Paul wrote, "And you were dead in your trespasses and sins, in which you formerly walked according to the course of this world, according to the prince of the power of the air, of the spirit that is now working in the sons of disobedience" (Eph 2:1-2). Now, what does that mean ... "dead in your trespasses and sins"? I mean, he's obviously writing to people who are currently alive, so it wasn't physical death. "No, it's spiritual dead," most concur, but what does
that mean? To a lot of people it's a sort of "Princess Bride" death -- "mostly dead." That is, it's not
actually death in any real sense. Anyone at any time can choose Christ, so they're not physically
or spiritually dead.
One
author assures us that "where Paul says that as non-Christians, we were 'dead in trespasses and sins,' he is not saying that we are unable to believe in Jesus Christ for eternal life, or that the capacity for faith is non-existent." He assures us we all have the capacity to do good and to choose Christ on our own. Except ...
Jesus said, "You do not believe because you are not of My sheep" (John 10:26). Apparently a prerequisite for "believe" is being His sheep. Jesus said, "For this reason I have said to you, that no one can come to Me unless it has been granted him from the Father" (John 6:65). Note the "no one can" ... the lack of ability. Apparently "granted from the Father" is a prerequisite ...
and not everyone is. (To say "X is a prerequisite" with the certainty that everyone has it is nonsense ... pointless.) Paul wrote, "A natural man does not accept the things of the Spirit of God, for they are foolishness to him; and he cannot understand them, because they are spiritually appraised" (1 Cor 2:14). Again, "cannot." Again, apparently there is a prerequisite ... in this case, not being merely "natural man." Spiritual death, then, is not nonexistence, but inability. It is the natural consequence of sin (Gen 2:17). Jesus said, "Truly, truly, I say to you, unless one is born again he cannot see the kingdom of God" (John 3:3). "Cannot." The requirement is not just a treatment, some therapy, some careful reasoning; it is
new birth. "Dead in sin" means walking according to Satan's course (Eph 2:2), "indulging the desires of the flesh and of the mind" (Eph 2:3). We naturally lack the ability not to do that.

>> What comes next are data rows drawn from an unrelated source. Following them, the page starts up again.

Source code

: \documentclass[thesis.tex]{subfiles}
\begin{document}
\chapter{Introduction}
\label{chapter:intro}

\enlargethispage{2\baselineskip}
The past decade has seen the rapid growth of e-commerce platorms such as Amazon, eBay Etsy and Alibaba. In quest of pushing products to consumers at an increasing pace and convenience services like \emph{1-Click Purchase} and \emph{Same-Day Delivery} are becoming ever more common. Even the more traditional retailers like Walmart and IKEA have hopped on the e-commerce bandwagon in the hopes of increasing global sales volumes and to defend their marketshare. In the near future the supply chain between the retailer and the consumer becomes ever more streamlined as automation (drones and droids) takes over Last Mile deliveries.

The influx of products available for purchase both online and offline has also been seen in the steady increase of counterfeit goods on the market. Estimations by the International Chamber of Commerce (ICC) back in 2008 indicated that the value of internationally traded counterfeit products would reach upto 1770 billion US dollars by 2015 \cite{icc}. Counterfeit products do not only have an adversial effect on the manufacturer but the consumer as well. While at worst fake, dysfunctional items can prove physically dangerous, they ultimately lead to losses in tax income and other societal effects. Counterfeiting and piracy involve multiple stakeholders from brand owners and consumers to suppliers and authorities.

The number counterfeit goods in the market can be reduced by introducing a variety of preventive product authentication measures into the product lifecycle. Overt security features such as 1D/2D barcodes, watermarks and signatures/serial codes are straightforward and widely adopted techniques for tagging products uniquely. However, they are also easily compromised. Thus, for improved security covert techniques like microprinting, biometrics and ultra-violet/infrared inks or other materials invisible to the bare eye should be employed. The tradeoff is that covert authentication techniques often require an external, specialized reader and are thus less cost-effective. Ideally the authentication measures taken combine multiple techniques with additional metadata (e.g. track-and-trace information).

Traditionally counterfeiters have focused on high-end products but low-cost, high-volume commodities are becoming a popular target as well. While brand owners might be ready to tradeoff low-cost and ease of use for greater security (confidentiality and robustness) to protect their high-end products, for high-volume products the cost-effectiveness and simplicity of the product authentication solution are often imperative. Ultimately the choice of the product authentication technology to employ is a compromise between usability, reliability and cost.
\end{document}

We have a tendency to diminish the problem of death -- in particular, the biblical argument of being born ... dead. Spiritually dead. Incapable of spiritual life. And the remedy is not "try harder" or "open your eyes" or "figure it out." The answer is,
But God, being rich in mercy, because of His great love with which He loved us, even when we were dead in our transgressions, made us alive together with Christ (by grace you have been saved), and raised us up with Him, and seated us with Him in the heavenly places in Christ Jesus, so that in the ages to come He might show the surpassing riches of His grace in kindness toward us in Christ Jesus. (Eph 2:4-7)
The solution is God's love demonstrated in making us alive with Christ
when we were dead. One of those marvelous "but God" passages that is the difference between "hopelessly condemned" and "wondrously saved" ... from
death (Rom 6:23). "So that in the ages to come He might show the surpassing riches of His grace in kindness toward us in Christ Jesus."